PETIKAN TEKS -
•••••
Kajian Baru CME: Menimbang Ulang Peran Kebijakan Moneter di Luar Stabilitas Harga

Senin, 30/06/2025 11:18 WIB

Jakarta, sumbarsatu.com — Center for Market Education (CME) merilis kertas kebijakan terbaru berjudul “Beyond Price Stability: The Role of Monetary Policy for Sustainable Growth and Social Welfare”, Senin (30/6/2025). Kajian ini ditulis oleh Dr. Carmelo Ferlito, ekonom dan CEO CME yang juga mengajar di Universitas Prasetiya Mulya. 

Dalam kajian ini, Dr. Ferlito mengajak masyarakat dan para pembuat kebijakan untuk meninjau ulang paradigma lama dalam memahami peran suku bunga dan arah kebijakan moneter.

Ia mengkritik pendekatan konvensional yang selama ini hanya menekankan pada pengendalian inflasi, tanpa melihat dampak jangka panjang terhadap pertumbuhan ekonomi dan kesejahteraan sosial.

Menurutnya, pandangan sempit tersebut justru memicu terbentuknya gelembung aset, kesalahan alokasi sumber daya, dan menciptakan ketidakstabilan sistemik—bahkan ketika inflasi tampak terkendali.

Kajian ini menawarkan perspektif alternatif yang berpijak pada warisan ekonomi klasik, pemikiran Mazhab Austria, serta pendekatan kompleksitas. Suku bunga, menurut Ferlito, tidak cukup dipahami hanya sebagai alat kebijakan, melainkan sebagai indikator penting dalam proses koordinasi antar pelaku ekonomi lintas waktu.

Ia membedakan tiga jenis suku bunga. Yang pertama adalah originary rate (OR), yaitu tingkat bunga yang mencerminkan preferensi masyarakat atas konsumsi saat ini atau masa depan. Yang kedua adalah market rate (MR), yaitu tingkat bunga yang terbentuk secara alami melalui interaksi permintaan dan penawaran modal. Yang ketiga adalah central bank rate (CBR), yaitu suku bunga yang ditentukan oleh bank sentral berdasarkan target kebijakan tertentu.

Pertumbuhan ekonomi yang berkelanjutan, menurut Ferlito, hanya mungkin terjadi ketika suku bunga pasar (MR) setara dengan OR, karena mencerminkan keputusan tabungan dan investasi yang murni.

"Dalam kerangka ini, kesejahteraan sosial tidak diukur semata oleh harga yang stabil, tetapi juga oleh keberlanjutan nilai mata uang dan pencapaian tingkat pekerjaan terbaik yang konsisten dengan struktur produksi yang ada," kata Ferlito.
•••••
KUTIPAN SUMBER -
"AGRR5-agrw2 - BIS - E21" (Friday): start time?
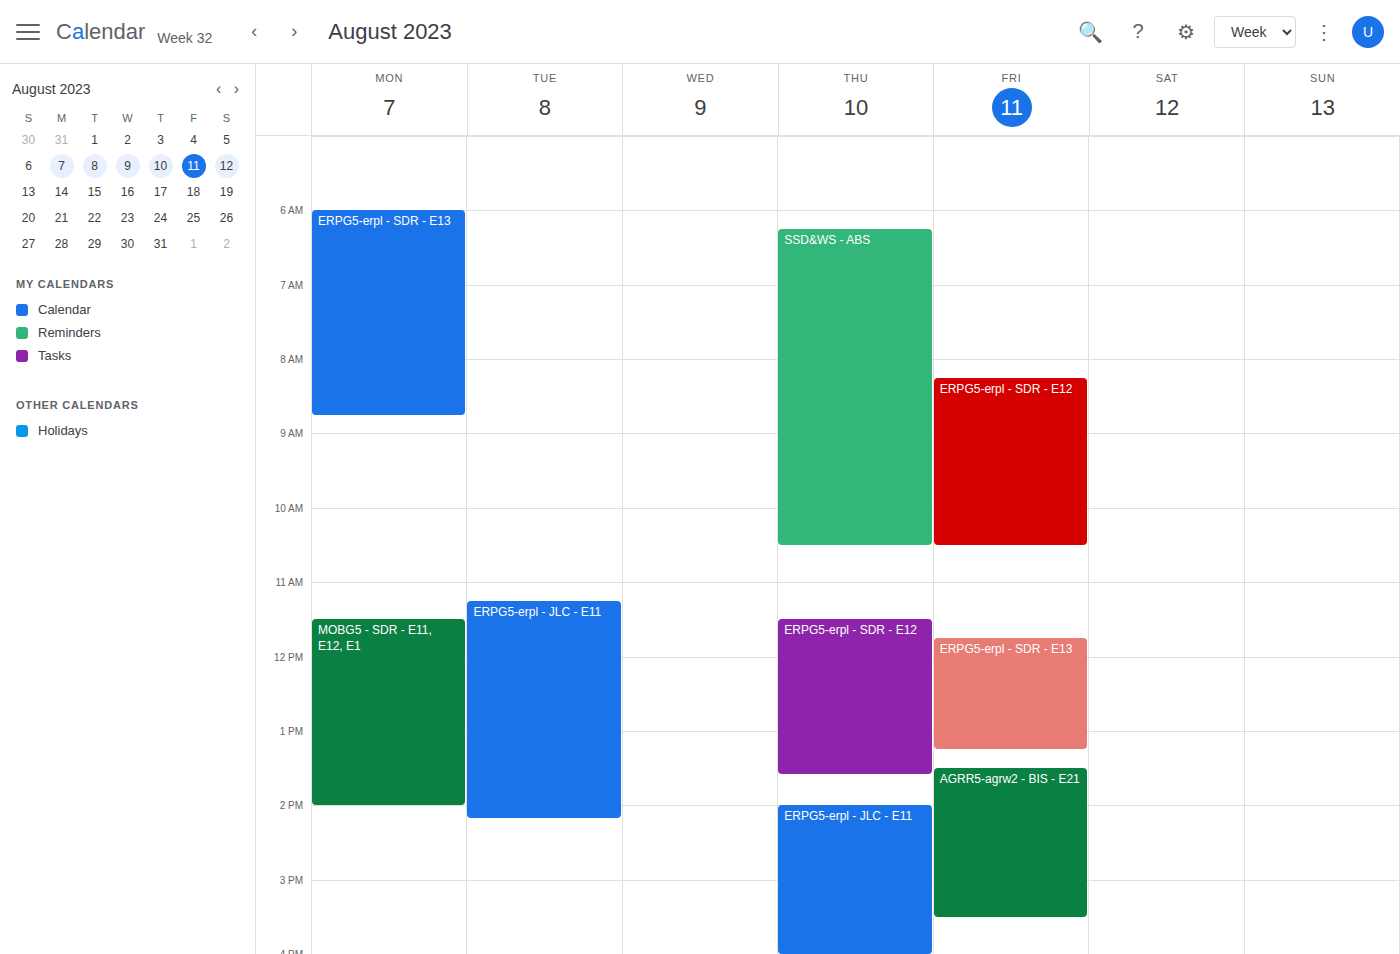
1:30 PM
•••••
KUMPULAN LATIHAN -
1. Ganti "ketidakstabilan sistemik" dengan "instabilitas sistemik", lalu tuliskan kembali bagian berita tentang kajian CME mulai dari "Menurutnya, pandangan sempit" sampai dengan "ekonomi lintas waktu.".
2. Tolong lanjutkan berita tentang kajian CME mulai dari kalimat sesudah bagian terakhir yang tercantum.

DAFTAR JAWABAN -
1.
Menurutnya, pandangan sempit tersebut justru memicu terbentuknya gelembung aset, kesalahan alokasi sumber daya, dan menciptakan instabilitas sistemik—bahkan ketika inflasi tampak terkendali.

Kajian ini menawarkan perspektif alternatif yang berpijak pada warisan ekonomi klasik, pemikiran Mazhab Austria, serta pendekatan kompleksitas. Suku bunga, menurut Ferlito, tidak cukup dipahami hanya sebagai alat kebijakan, melainkan sebagai indikator penting dalam proses koordinasi antar pelaku ekonomi lintas waktu.

2.
Ferlito juga menyoroti tiga bentuk ketidakstabilan moneter yang sering diabaikan, yakni inflasi harga konsumen, ketidakstabilan nilai tukar, dan gelembung harga aset seperti lonjakan harga saham dan properti yang tidak ditopang oleh fundamental ekonomi.

Kajian ini menilai bahwa ketiga bentuk gejolak tersebut kerap dipicu oleh kombinasi suku bunga artifisial yang ditetapkan bank sentral, ekspansi kredit yang berlebihan, serta kebijakan fiskal yang terlalu agresif. Oleh karena itu, ia mengusulkan tiga arah reformasi.

Pertama, menghapus central bank rate dan mendorong pembentukan suku bunga secara alami oleh mekanisme pasar.

Kedua, menata ulang batasan kredit perbankan komersial dengan memasukkan pinjaman bank dalam pengukuran agregat moneter dan menyesuaikan perhitungan cadangan.

Ketiga, membatasi peran bank sentral dalam kerangka aturan tetap yang sederhana dan konsisten, alih-alih menerapkan kebijakan yang berubah-ubah.

Menurut Ferlito, reformasi ini akan mendorong terciptanya sistem kelembagaan yang tumbuh dari kebutuhan nyata masyarakat dan dunia usaha, bukan dari intervensi teknokratik yang serba top-down.

Ia menutup kajiannya dengan seruan untuk bersikap lebih rendah hati dalam mengelola ekonomi, dan memberi ruang bagi mekanisme pasar untuk berfungsi sebagaimana mestinya.

“Pertumbuhan yang sehat dan kesejahteraan yang bertahan lama tidak lahir dari kontrol yang berlebihan, tetapi dari koordinasi alami antar pelaku ekonomi,” tegasnya.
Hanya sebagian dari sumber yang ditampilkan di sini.